- [Do this]: Continue the Esko Männikkö photo book listing from its last line.

- [Text]:
Publisher: Göteborg, Sweden and Oulu, Finland: Hasselblad Center and Esko Männikkö, 1999
Edition: 1st Edition
Binding: Hardcover
ISBN: 952910703X
Condition: New / No dust jacket as issued
Item #: 105854



First edition, first printing. Hardcover. Blue leatherette boards with debossed, tipped-in four-color plate on cover and title stamped in silver on cover and spine; no dust jacket as issued. Photographs by Esko Männikkö. Essays by Maaretta Jaukkuri and Gary Michael Dault. Designed by Petri Kuokka / Aarnipaja Ky. 80 pp., with 48 four-color plates printed on buff matte paper in Finland by Kaleva Kustannus Oy, Oulu. 9-3/4 x 11-5/8 inches.


New. A Mint copy.

- [Raw data]:

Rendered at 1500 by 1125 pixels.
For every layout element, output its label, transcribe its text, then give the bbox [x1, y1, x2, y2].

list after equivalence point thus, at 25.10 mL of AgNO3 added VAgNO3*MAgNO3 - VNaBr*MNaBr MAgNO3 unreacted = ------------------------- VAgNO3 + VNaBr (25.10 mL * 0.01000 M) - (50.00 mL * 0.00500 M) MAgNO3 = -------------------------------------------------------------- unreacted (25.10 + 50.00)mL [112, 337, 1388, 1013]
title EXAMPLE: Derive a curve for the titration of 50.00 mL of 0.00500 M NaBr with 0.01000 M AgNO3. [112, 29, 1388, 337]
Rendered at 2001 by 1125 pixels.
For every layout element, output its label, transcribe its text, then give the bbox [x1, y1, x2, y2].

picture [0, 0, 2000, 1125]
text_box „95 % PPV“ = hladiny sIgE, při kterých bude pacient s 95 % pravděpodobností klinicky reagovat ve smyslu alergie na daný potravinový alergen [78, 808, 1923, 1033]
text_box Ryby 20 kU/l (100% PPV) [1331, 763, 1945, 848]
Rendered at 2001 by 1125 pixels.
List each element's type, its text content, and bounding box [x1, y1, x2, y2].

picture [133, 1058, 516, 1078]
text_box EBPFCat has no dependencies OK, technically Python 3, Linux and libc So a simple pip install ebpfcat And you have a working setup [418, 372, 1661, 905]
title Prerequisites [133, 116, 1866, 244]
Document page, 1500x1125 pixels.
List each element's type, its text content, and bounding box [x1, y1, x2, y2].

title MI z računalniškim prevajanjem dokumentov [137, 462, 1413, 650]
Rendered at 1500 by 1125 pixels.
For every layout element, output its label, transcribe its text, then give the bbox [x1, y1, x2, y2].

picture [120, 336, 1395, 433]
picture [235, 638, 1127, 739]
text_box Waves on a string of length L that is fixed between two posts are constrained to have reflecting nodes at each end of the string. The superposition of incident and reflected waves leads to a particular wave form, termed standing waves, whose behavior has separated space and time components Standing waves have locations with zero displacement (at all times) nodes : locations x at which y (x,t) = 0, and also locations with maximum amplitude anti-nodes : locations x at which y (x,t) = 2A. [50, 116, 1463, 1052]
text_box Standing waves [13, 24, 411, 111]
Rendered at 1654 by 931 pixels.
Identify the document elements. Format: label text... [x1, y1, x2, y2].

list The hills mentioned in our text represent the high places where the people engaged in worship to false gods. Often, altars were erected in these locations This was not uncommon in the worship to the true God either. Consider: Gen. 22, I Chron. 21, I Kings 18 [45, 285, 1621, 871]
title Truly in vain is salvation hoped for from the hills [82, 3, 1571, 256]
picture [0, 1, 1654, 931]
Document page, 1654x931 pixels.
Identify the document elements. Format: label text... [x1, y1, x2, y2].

- [Exercise response]:
From the essay by Maaretta Jaukkuri: "Texas offered Männnikkö visual plenitude and colourful mixtures of cultural traditions, as well as an encounter with the survival strategies that the Mexican population have created around themselves. In San Antonio and its surroundings, he met with a multitude of practices aimed at overcoming the tensions and boredom of daily toil and routine, with ingenious ways of creating possibilities for escaping into other worlds where things would look brighter, more colourful and more joyful. The private universes that we all in different ways create around us are a source of endless wonder and admiration in Männikkö's art. The energy used to create these private 'paradises' seems to be inexhaustible, while also telling us that the search for beauty, harmony and inspiration are an integral part of the human condition...The unblinking clarity of Esko Männikkö's images perforates complex social, cultural and individual life situations. Irrespective of geography and social systems, a kind of pattern of imbalance seems to emerge and repeat itself on the surface of these images. These imbalances seem to exist both in the scenes depicted and in the ways these scenes are looked at in other contexts. They are present both within the world of the images and in the worlds surrounding them when they are seen a artworks. Seen from a little bit closer, the very same imbalances seem to become a source of creativity and of new ways of looking about us."